Was ein Wichtel sei, wollte der Nachwuchs wissen. Berechtigte Frage, das muss man ihm lassen. „Ein kleiner, unsichtbarer Zwerg, der uns durch die Weihnachtszeit begleitet. Er macht Streiche, bringt ab und an was Süßes und wurde uns vom Weihnachtsmann ausgeliehen. Nach Weihnachten kehrt er wieder zurück zum Nordpol und kommt nächstes Jahr zur Weihnachtszeit wieder.“, erklärte ich.

Das Kind runzelte die Stirn. „Aha.“, antwortete er. Begeisterung klang anders.

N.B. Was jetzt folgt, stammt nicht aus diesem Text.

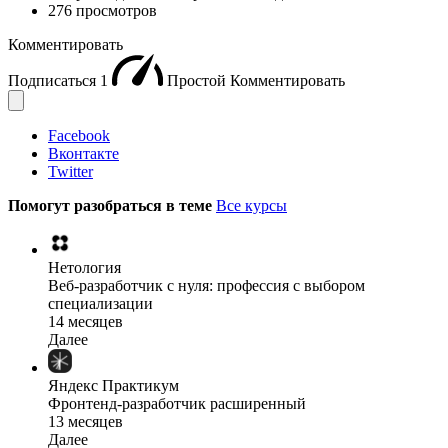
276 просмотров
Комментировать
Подписаться
1
Простой
Комментировать
Facebook
Вконтакте
Twitter
Помогут разобраться в теме
Все курсы
Нетология
Веб-разработчик с нуля: профессия с выбором
специализации
14 месяцев
Далее
Яндекс Практикум
Фронтенд-разработчик расширенный
13 месяцев
Далее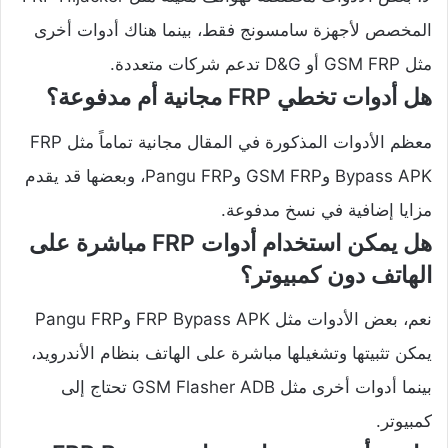
المخصص لأجهزة سامسونج فقط، بينما هناك أدوات أخرى
مثل GSM FRP أو D&G تدعم شركات متعددة.
هل أدوات تخطي FRP مجانية أم مدفوعة؟
معظم الأدوات المذكورة في المقال مجانية تماماً مثل FRP
Bypass APK وGSM FRP وPangu FRP، وبعضها قد يقدم
مزايا إضافية في نسخ مدفوعة.
هل يمكن استخدام أدوات FRP مباشرة على
الهاتف دون كمبيوتر؟
نعم، بعض الأدوات مثل FRP Bypass APK وPangu FRP
يمكن تثبيتها وتشغيلها مباشرة على الهاتف بنظام الأندرويد،
بينما أدوات أخرى مثل GSM Flasher ADB تحتاج إلى
كمبيوتر.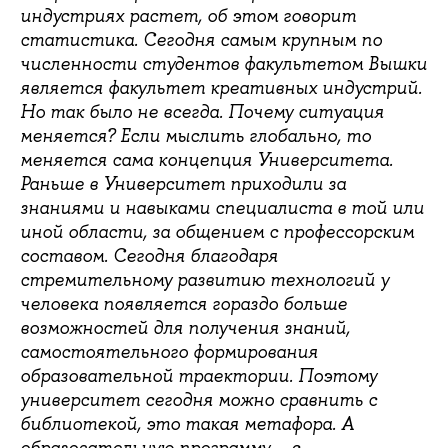
индустриях растет, об этом говорит
статистика. Сегодня самым крупным по
численности студентов факультетом Вышки
является факультет креативных индустрий.
Но так было не всегда. Почему ситуация
меняется? Если мыслить глобально, то
меняется сама концепция Университета.
Раньше в Университет приходили за
знаниями и навыками специалиста в той или
иной области, за общением с профессорским
составом. Сегодня благодаря
стремительному развитию технологий у
человека появляется гораздо больше
возможностей для получения знаний,
самостоятельного формирования
образовательной траектории. Поэтому
университет сегодня можно сравнить с
библиотекой, это такая метафора. А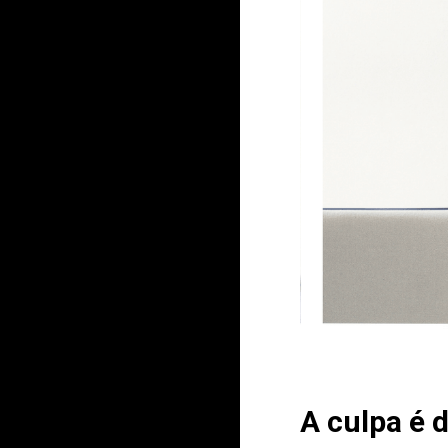
A culpa é 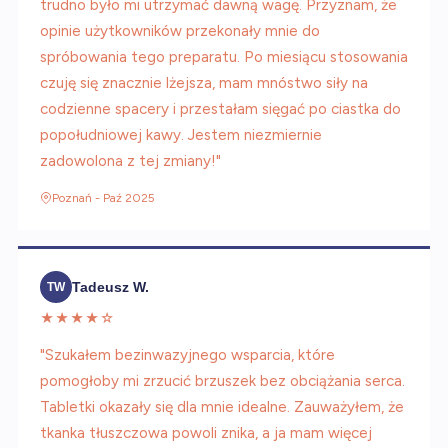
trudno było mi utrzymać dawną wagę. Przyznam, że
opinie użytkowników przekonały mnie do
spróbowania tego preparatu. Po miesiącu stosowania
czuję się znacznie lżejsza, mam mnóstwo siły na
codzienne spacery i przestałam sięgać po ciastka do
popołudniowej kawy. Jestem niezmiernie
zadowolona z tej zmiany!"
Poznań - Paź 2025
Tadeusz W.
TW
★★★★☆
"Szukałem bezinwazyjnego wsparcia, które
pomogłoby mi zrzucić brzuszek bez obciążania serca.
Tabletki okazały się dla mnie idealne. Zauważyłem, że
tkanka tłuszczowa powoli znika, a ja mam więcej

Somit hatten wir die perfekten Startbedingungen, denn ich konnte nur gewinnen bei einem so kritischen Kind.

„Und wie heißt er?“, fragte der Nachwuchs weiter.

„Hm… Lasse?“, schlug ich vor. Signorino schüttelte den Kopf. „Olaf?“, machte ich weiter. „Mama, Olaf ist ein Schneemann!“, protestierte der knapp Fünfjährige heftig. „Ingmar?“, warf ich in den Ring. Das Kind runzelte zumindest nicht die Stirn und so war Ingmar beschlossene Sache.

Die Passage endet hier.